Friday, December 18, 2020

Forgotten Books: The Road's End - Albert Conroy (Marvin H. Albert)


During the Fifties and early Sixties, Marvin H. Albert was a prolific and dependable author for Gold Medal, turning out Westerns, hardboiled novels, and even movie novelizations of movies you wouldn't have thought would have novelizations, let alone from Gold Medal (THAT JANE FROM MAINE, starring Doris Day, Jack Lemmon, and Ernie Kovacs, for example). He wrote under his own name and the pseudonyms Albert Conroy (sometimes Al Conroy) and Nick Quarry.

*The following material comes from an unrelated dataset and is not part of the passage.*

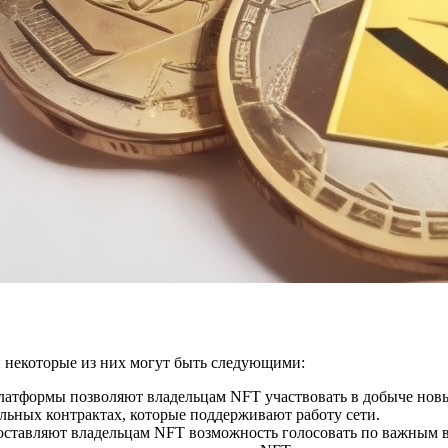
 некоторые из них могут быть следующими:
латформы позволяют владельцам NFT участвовать в добыче новых
льных контрактах, которые поддерживают работу сети.
ставляют владельцам NFT возможность голосовать по важным в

THE ROAD'S END (1952) is a hardboiled yarn under the Albert Conroy name, and it's a good one. Albert uses the old amnesia plot in this one but throws a clever twist on it. The narrator/protagonist doesn't know who he is when the book opens, but he finds out pretty quickly. He's Dan Ginger, a bar owner in a small Gulf Coast town, married to the daughter of the local rich man but carrying on affairs with numerous other women, including one who turns up murdered on the same night Dan was clobbered on the head and dropped off a bridge, seemingly to his death. He survives, but he's the leading suspect in his girlfriend's murder, and before you know it, somebody else has been killed, and Dan's caught between the wife he decides he loves after all, the beautiful country girl whose father fished him out of the river, his partner in the bar who maybe hates him, a doggedly determined sheriff, and some mobsters who want to move in with their gambling operation.

Those of us who are Gold Medal fans have seen all these elements before, but Albert weaves them together expertly with some fine writing and characters. THE ROAD'S END almost belongs in the upper level of Gold Medals. I liked it a lot, except for the ending, which made me go "Wait. What?" I almost wanted to see if some pages were missing from my copy, a later printing from 1958. (That's it in the scan.) I decided that, no, that's the way Albert intended to do it, but I don't agree with him.

That said, THE ROAD'S END is still well worth reading. Albert does a great job with the small town setting and the book has some really nice lines in it, as well as some excellent action scenes. I really need to read more by him.

UPDATE: I've discovered that this is actually Albert's first novel.

9 comments:

August West said...

This was one of the first GM paperbacks that I read. (Many moons ago) It hooked me in to all of Marvin Albert's novels which resulted in me to go on a crusade to collect all of his paperbacks & HCs.

His Westerns are exceptional along with his four adventure novels written in the 70s under the name of Ian MacAlister.

James: Great review, as always...

Richard Moore said...

I have not read this one but Marvin Albert hs given me many hour of entertainment, especially liked the Peter Sawyer series and the adventure novels as by Ian MacAlister. Time I reread the Sawyer books.

Richard Moore said...

I also tip my hat to his westerns and the Tony Rome series.

Glen Davis said...

Even Albert's last book, Scarlet Women was good.

Unknown said...

Try his westerns: The Law and Jake Wade (1956), filmed under the same title (1958)
Apache Rising (1957), filmed as Duel at Diablo (1966) and the spy story "The Gargoyle Conspiracy".
Tiziano Agnellli

James Reasoner said...

I have one of his Westerns, THE BOUNTY KILLER, sitting on top of the stack of paperbacks next to my computer. I need to check my shelves and see what else I have by him.

Unknown said...

The Bounty Killer (1958), filmed as (Italian-Spanish movie) El Precio de un Hombre (1966), aka The Ugly Ones in the US.

The Clayburn Series by Al Conroy is very good stuff!
Clayburn (1961)
Last Train to Bannock (1963)
Three Rode North (1964)
The Man in Black (1965), filmed as Rough Night in Jericho (1967; Albert also wrote the screenplay)
Bets,
Tiziano Agnelli

Anonymous said...

Marvin Hubert Albert. Annotated Bibliography
http://rraymond.narod.ru/albert-quarry-bib.htm

James Reasoner said...

That's a really informative site. Thanks for the link. I didn't realize that THE ROAD'S END was Albert's first novel or I would have mentioned that in the post. I should update it.